MacFarlane’s own story intersects closely with the station’s story. He arrived at WJPZ on his first day on campus, and spent all four years of his collegiate life working for the station. He bounced between WAER and WJPZ, but said that while he enjoyed working with WAER, it was WJPZ that left him with a stronger emotional attachment.
“Students run the place and built the place, and it’s self-reliant,” MacFarlane said. “It’s contagious to watch and learn and work with talented, hungry people.”
Though MacFarlane made a point to leave no era of WJPZ uncovered, he mentioned how moved he felt by a few moments of “Greatest Media Classroom.” One of those was the four minutes spent dedicated to the station’s coverage of the Pan Am Flight 103 tragedy in 1988, when WJPZ’s phone lines flooded with student calls.
But not every emotional clip unearthed by MacFarlane for the documentary is a tragic one; there are, according to MacFarlane, as many triumphs in the documentary as there are near misses.
“Some years just struck me as incredible,” he said. “Like 1985, when students got the station on the FM dial.

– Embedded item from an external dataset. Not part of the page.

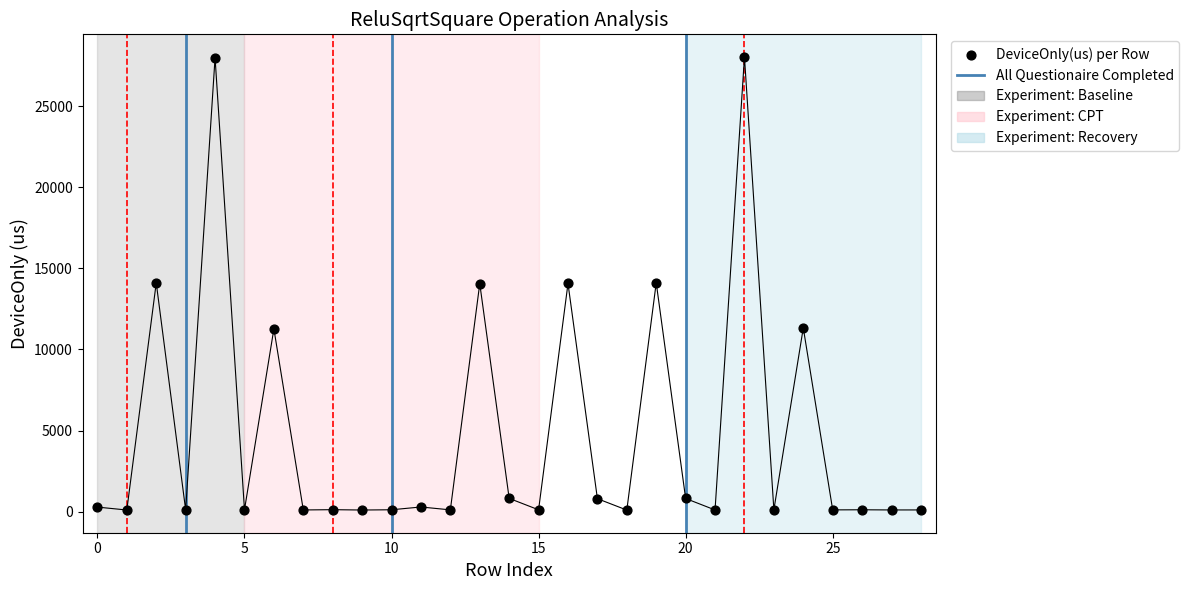

What is the range of Y values (max minus min)?

27952.3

Or just 1973, and starting the thing.”
Scott Meach, a 1990 alum whose WJPZ narrative parallels MacFarlane’s — starting right away at both stations before being drawn more closely to WJPZ’s magnetic pull — said the documentary is a testament to the vision of not just the station’s founders, but the students who kept the station both running and growing.
“The number of people touched by WJPZ is a lot,” Meach said. “The documentary touches on all the different eras and the impact the station’s had, and I was in tears after watching it.”

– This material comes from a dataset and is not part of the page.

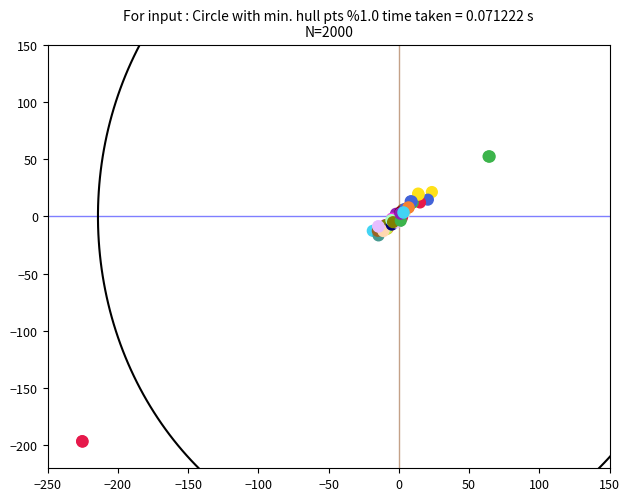

What Y value in the scatter plot is closest to -72?

-16.7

MacFarlane estimates some 100 alumni will brave the second coming of the polar vortex this weekend for the screening, and he jokes that getting alumni to come out on a 5-degree day in the dead of Syracuse winter is no easy feat.
And, though he’s keeping his fingers crossed for slightly warmer winter weather come Saturday afternoon, Hernandez said he’s looking forward to reflecting back on his WJPZ days.
Said Hernandez: “That what I helped start in 1973 is still there is so gratifying.”